[Extracted page text data]
**********
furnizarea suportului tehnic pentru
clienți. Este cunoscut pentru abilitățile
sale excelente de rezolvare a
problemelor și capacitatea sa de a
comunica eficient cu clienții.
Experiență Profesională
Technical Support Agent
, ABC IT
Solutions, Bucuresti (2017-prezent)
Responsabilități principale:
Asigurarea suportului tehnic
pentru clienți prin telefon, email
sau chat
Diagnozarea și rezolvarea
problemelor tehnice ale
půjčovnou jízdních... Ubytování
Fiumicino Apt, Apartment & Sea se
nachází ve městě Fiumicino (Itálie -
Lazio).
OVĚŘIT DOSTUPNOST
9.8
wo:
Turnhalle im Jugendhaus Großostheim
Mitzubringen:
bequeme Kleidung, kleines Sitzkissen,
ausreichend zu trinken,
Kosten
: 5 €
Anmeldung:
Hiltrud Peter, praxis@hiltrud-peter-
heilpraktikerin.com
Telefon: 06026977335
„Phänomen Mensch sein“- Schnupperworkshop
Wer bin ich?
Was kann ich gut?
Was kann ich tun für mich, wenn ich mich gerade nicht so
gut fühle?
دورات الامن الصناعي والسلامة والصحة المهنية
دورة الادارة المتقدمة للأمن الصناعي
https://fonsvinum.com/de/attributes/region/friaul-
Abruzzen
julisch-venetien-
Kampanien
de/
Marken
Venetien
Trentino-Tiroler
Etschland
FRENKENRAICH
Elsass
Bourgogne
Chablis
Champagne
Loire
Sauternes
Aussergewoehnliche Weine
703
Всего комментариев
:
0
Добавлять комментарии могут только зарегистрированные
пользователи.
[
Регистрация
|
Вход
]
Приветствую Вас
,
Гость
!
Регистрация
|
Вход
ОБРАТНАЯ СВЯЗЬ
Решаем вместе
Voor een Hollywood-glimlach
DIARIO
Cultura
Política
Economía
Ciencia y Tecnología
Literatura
**********
**Problem to solve**
Every entry shown above is to be written out exactly.

**Exercise output**
furnizarea suportului tehnic pentru
clienți. Este cunoscut pentru abilitățile
sale excelente de rezolvare a
problemelor și capacitatea sa de a
comunica eficient cu clienții.
Experiență Profesională
Technical Support Agent
, ABC IT
Solutions, Bucuresti (2017-prezent)
Responsabilități principale:
Asigurarea suportului tehnic
pentru clienți prin telefon, email
sau chat
Diagnozarea și rezolvarea
problemelor tehnice ale
půjčovnou jízdních... Ubytování
Fiumicino Apt, Apartment & Sea se
nachází ve městě Fiumicino (Itálie -
Lazio).
OVĚŘIT DOSTUPNOST
9.8
wo:
Turnhalle im Jugendhaus Großostheim
Mitzubringen:
bequeme Kleidung, kleines Sitzkissen,
ausreichend zu trinken,
Kosten
: 5 €
Anmeldung:
Hiltrud Peter, praxis@hiltrud-peter-
heilpraktikerin.com
Telefon: 06026977335
„Phänomen Mensch sein“- Schnupperworkshop
Wer bin ich?
Was kann ich gut?
Was kann ich tun für mich, wenn ich mich gerade nicht so
gut fühle?
دورات الامن الصناعي والسلامة والصحة المهنية
دورة الادارة المتقدمة للأمن الصناعي
https://fonsvinum.com/de/attributes/region/friaul-
Abruzzen
julisch-venetien-
Kampanien
de/
Marken
Venetien
Trentino-Tiroler
Etschland
FRENKENRAICH
Elsass
Bourgogne
Chablis
Champagne
Loire
Sauternes
Aussergewoehnliche Weine
703
Всего комментариев
:
0
Добавлять комментарии могут только зарегистрированные
пользователи.
[
Регистрация
|
Вход
]
Приветствую Вас
,
Гость
!
Регистрация
|
Вход
ОБРАТНАЯ СВЯЗЬ
Решаем вместе
Voor een Hollywood-glimlach
DIARIO
Cultura
Política
Economía
Ciencia y Tecnología
Literatura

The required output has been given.